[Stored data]
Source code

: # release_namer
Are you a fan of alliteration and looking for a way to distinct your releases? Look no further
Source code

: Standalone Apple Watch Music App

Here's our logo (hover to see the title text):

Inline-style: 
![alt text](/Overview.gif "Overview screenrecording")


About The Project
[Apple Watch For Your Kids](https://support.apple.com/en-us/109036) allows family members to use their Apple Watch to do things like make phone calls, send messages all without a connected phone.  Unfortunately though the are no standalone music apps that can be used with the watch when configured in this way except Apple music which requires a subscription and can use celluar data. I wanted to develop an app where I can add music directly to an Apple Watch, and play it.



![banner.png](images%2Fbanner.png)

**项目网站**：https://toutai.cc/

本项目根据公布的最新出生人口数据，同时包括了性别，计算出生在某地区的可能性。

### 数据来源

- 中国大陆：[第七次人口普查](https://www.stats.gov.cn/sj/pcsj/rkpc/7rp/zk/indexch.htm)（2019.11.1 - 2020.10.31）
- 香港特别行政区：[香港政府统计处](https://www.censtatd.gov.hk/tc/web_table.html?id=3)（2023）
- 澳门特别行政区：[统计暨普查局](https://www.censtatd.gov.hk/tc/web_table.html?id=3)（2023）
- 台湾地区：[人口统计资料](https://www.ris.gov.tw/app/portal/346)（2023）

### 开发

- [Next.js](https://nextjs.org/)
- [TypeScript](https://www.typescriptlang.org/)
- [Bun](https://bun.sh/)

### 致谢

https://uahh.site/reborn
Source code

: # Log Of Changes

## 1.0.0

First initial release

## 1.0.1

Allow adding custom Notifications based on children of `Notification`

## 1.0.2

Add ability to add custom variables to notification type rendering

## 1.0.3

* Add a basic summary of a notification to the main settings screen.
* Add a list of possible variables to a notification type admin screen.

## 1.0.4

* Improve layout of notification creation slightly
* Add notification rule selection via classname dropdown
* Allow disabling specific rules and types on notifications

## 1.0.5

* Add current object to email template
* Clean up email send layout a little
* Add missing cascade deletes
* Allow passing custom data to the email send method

TO DO: Output the records in full, exactly.

YOUR RESPONSE:
Source code

: # release_namer
Are you a fan of alliteration and looking for a way to distinct your releases? Look no further
Source code

: Standalone Apple Watch Music App

Here's our logo (hover to see the title text):

Inline-style: 
![alt text](/Overview.gif "Overview screenrecording")


About The Project
[Apple Watch For Your Kids](https://support.apple.com/en-us/109036) allows family members to use their Apple Watch to do things like make phone calls, send messages all without a connected phone.  Unfortunately though the are no standalone music apps that can be used with the watch when configured in this way except Apple music which requires a subscription and can use celluar data. I wanted to develop an app where I can add music directly to an Apple Watch, and play it.



![banner.png](images%2Fbanner.png)

**项目网站**：https://toutai.cc/

本项目根据公布的最新出生人口数据，同时包括了性别，计算出生在某地区的可能性。

### 数据来源

- 中国大陆：[第七次人口普查](https://www.stats.gov.cn/sj/pcsj/rkpc/7rp/zk/indexch.htm)（2019.11.1 - 2020.10.31）
- 香港特别行政区：[香港政府统计处](https://www.censtatd.gov.hk/tc/web_table.html?id=3)（2023）
- 澳门特别行政区：[统计暨普查局](https://www.censtatd.gov.hk/tc/web_table.html?id=3)（2023）
- 台湾地区：[人口统计资料](https://www.ris.gov.tw/app/portal/346)（2023）

### 开发

- [Next.js](https://nextjs.org/)
- [TypeScript](https://www.typescriptlang.org/)
- [Bun](https://bun.sh/)

### 致谢

https://uahh.site/reborn
Source code

: # Log Of Changes

## 1.0.0

First initial release

## 1.0.1

Allow adding custom Notifications based on children of `Notification`

## 1.0.2

Add ability to add custom variables to notification type rendering

## 1.0.3

* Add a basic summary of a notification to the main settings screen.
* Add a list of possible variables to a notification type admin screen.

## 1.0.4

* Improve layout of notification creation slightly
* Add notification rule selection via classname dropdown
* Allow disabling specific rules and types on notifications

## 1.0.5

* Add current object to email template
* Clean up email send layout a little
* Add missing cascade deletes
* Allow passing custom data to the email send method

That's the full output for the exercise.